» The problem
Return every record below exactly as written, omitting any pictures.

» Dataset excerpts
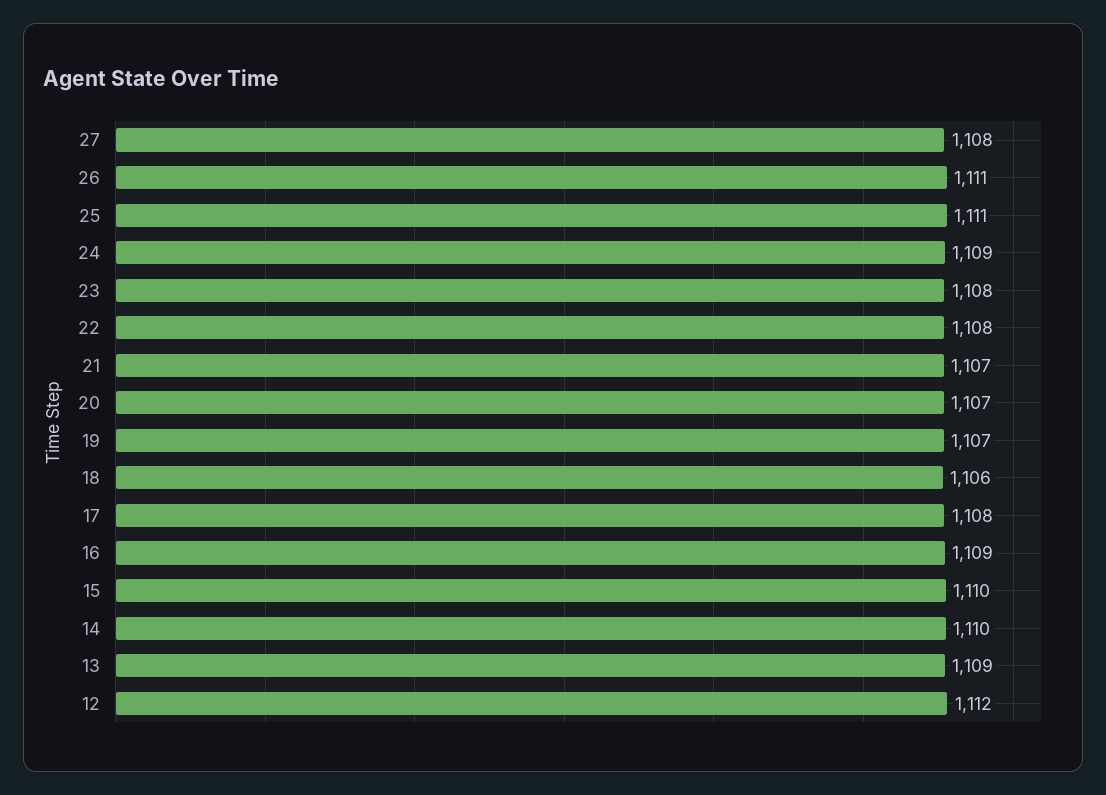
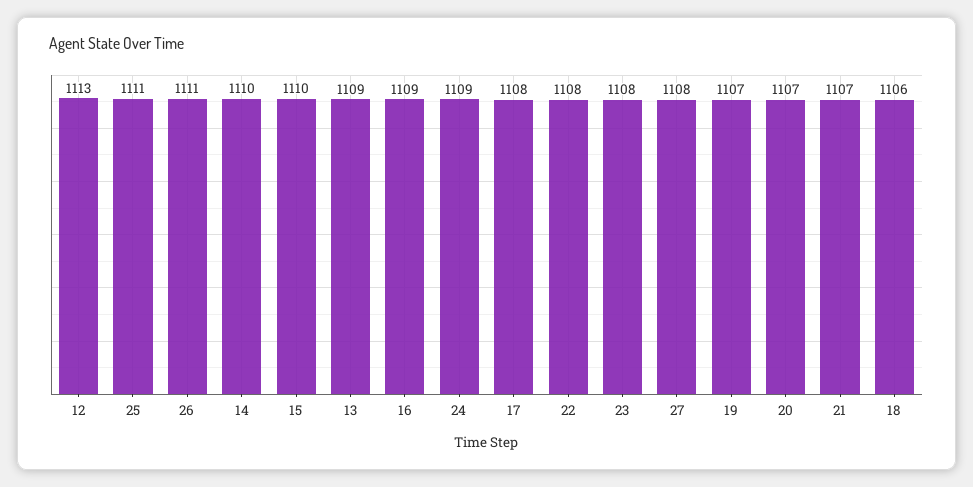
  {
    "27": 1108,
    "26": 1111,
    "25": 1111,
    "24": 1109,
    "23": 1108,
    "22": 1108,
    "21": 1107,
    "20": 1107,
    "19": 1107,
    "18": 1106,
    "17": 1108,
    "16": 1109,
    "15": 1110,
    "14": 1110,
    "13": 1109,
-   "12": 1112
+   "12": 1113
  }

» Reply to the exercise
  {
    "27": 1108,
    "26": 1111,
    "25": 1111,
    "24": 1109,
    "23": 1108,
    "22": 1108,
    "21": 1107,
    "20": 1107,
    "19": 1107,
    "18": 1106,
    "17": 1108,
    "16": 1109,
    "15": 1110,
    "14": 1110,
    "13": 1109,
-   "12": 1112
+   "12": 1113
  }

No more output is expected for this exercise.